Problem: It is required that the lines from the top of the listing through the line with "Figure 8. Group of 2-deoxystreptamines." be reproduced exactly, excluding pictures.
*** Block opens ***
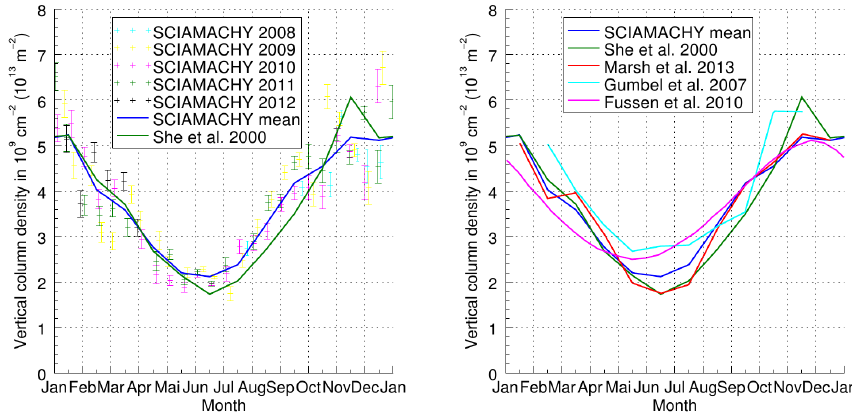
Figure 22. Left: comparison of the SCIAMACHY VCD profile at 40 ◦ N and the results from She et al. (2000). Right: comparison of the same profiles with profiles from Fussen et al. (2010) (their Fig. 7) and Marsh et al. (2013) (their Fig.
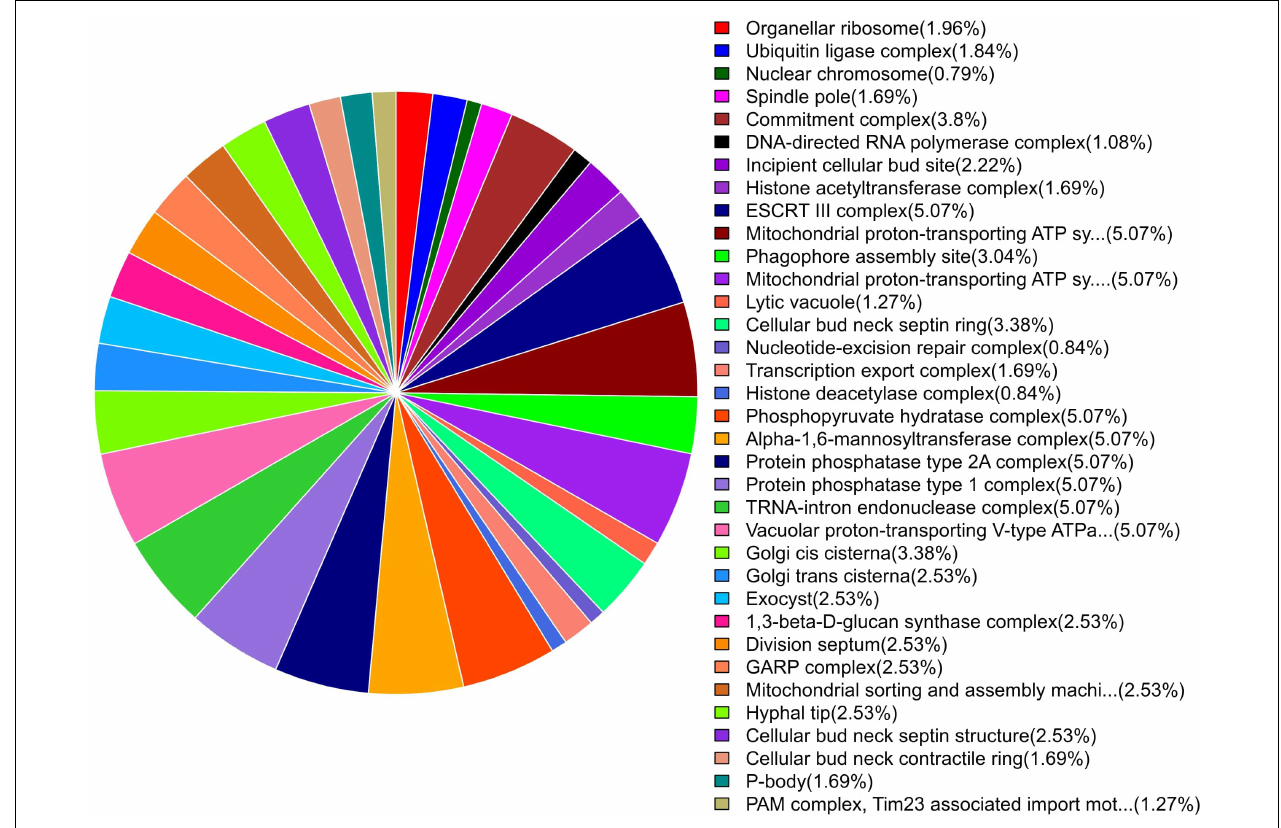
FIGURE 5 | Pie chart of enriched GO terms of B. maydis for cellular functions differentially expressed in inoculated resistant and susceptible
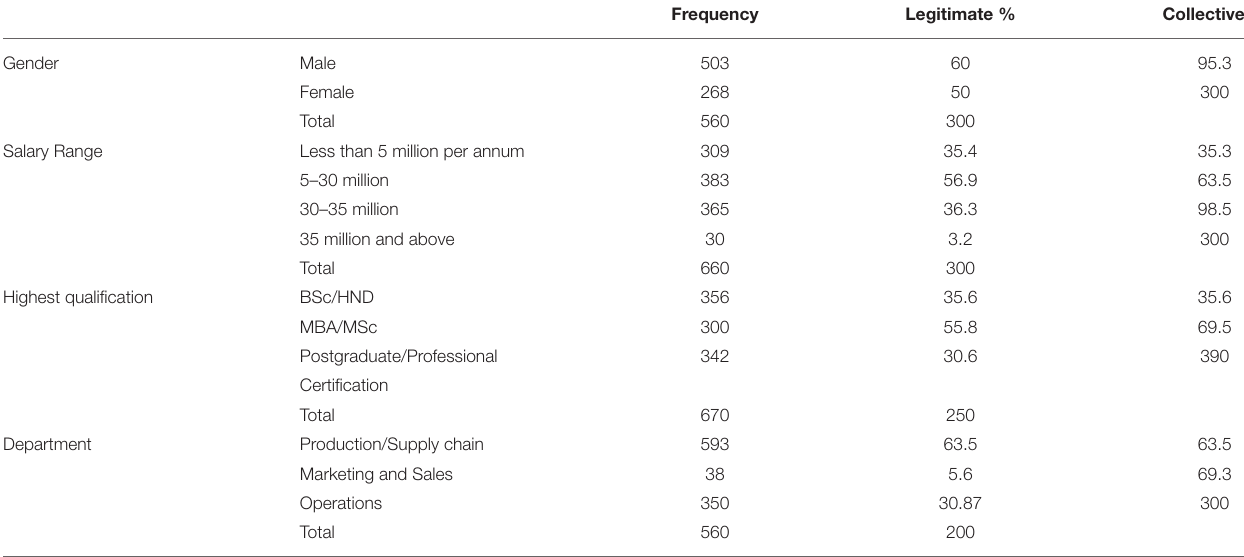
TABLE 1 | The respondent’s demographics.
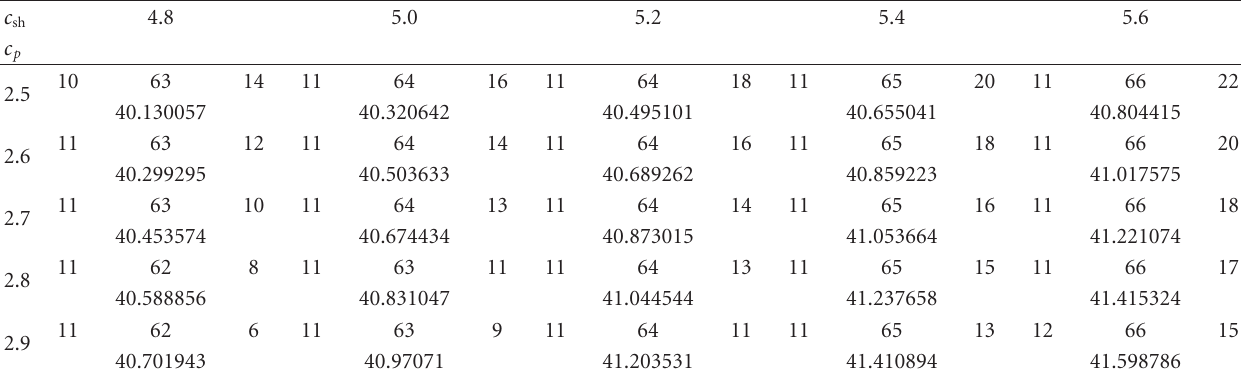
Table 18: Variation in optimal values for di ff erent values of c p and c sh ( c s = 15, c h = 0 . 3, c pr = 0 .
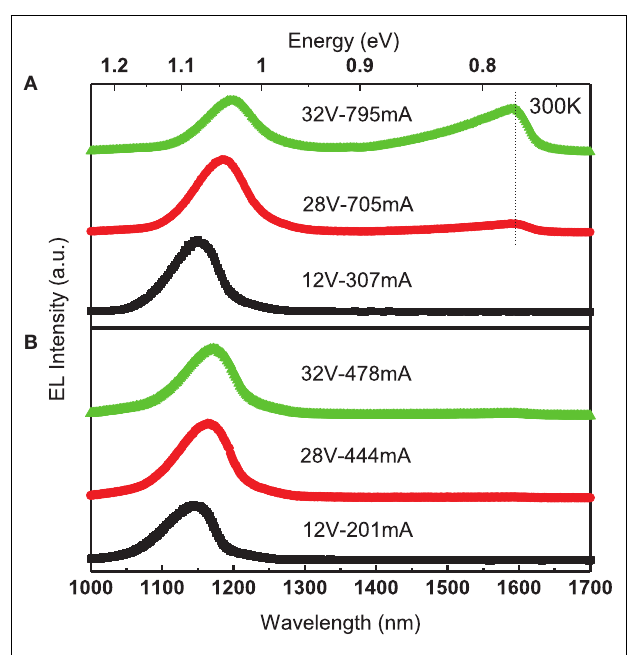
FIGURE 3 | Room-temperature EL spectra at different electrical currents of two pn diodes: (A) for sample B and (B) for sampleA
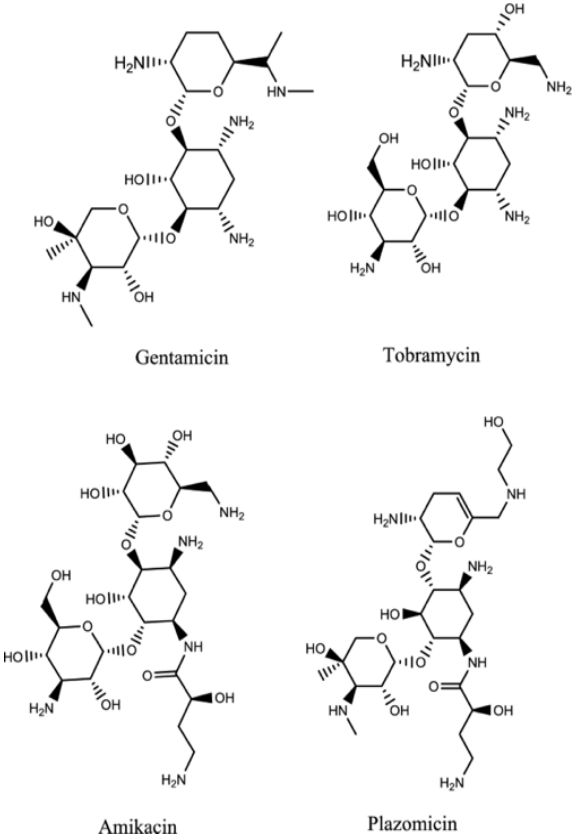
Figure 8. Group of 2-deoxystreptamines.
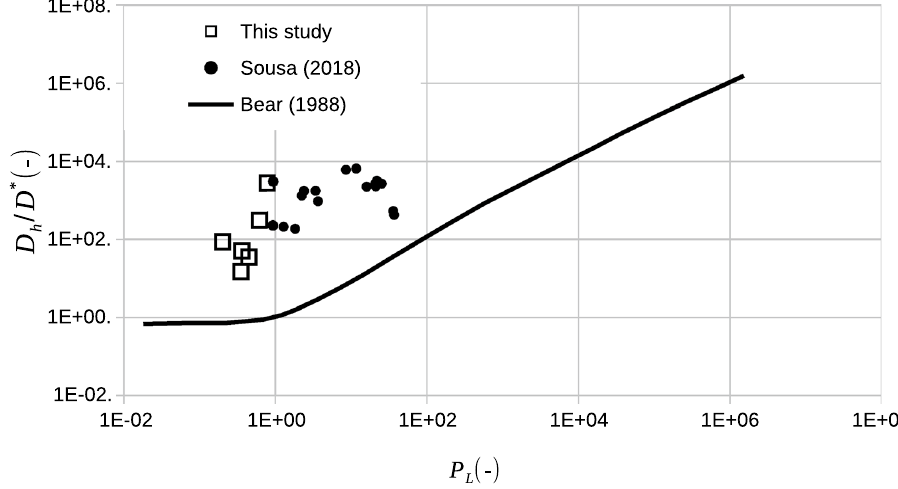
Figure 6. Hydrodynamic dispersion behaviour of column tests performed with PPW compared with values presented in the literature.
*** Block closes ***
Result of the task:
Figure 22. Left: comparison of the SCIAMACHY VCD profile at 40 ◦ N and the results from She et al. (2000). Right: comparison of the same profiles with profiles from Fussen et al. (2010) (their Fig. 7) and Marsh et al. (2013) (their Fig.
FIGURE 5 | Pie chart of enriched GO terms of B. maydis for cellular functions differentially expressed in inoculated resistant and susceptible
TABLE 1 | The respondent’s demographics.
Table 18: Variation in optimal values for di ff erent values of c p and c sh ( c s = 15, c h = 0 . 3, c pr = 0 .
FIGURE 3 | Room-temperature EL spectra at different electrical currents of two pn diodes: (A) for sample B and (B) for sampleA
Figure 8. Group of 2-deoxystreptamines.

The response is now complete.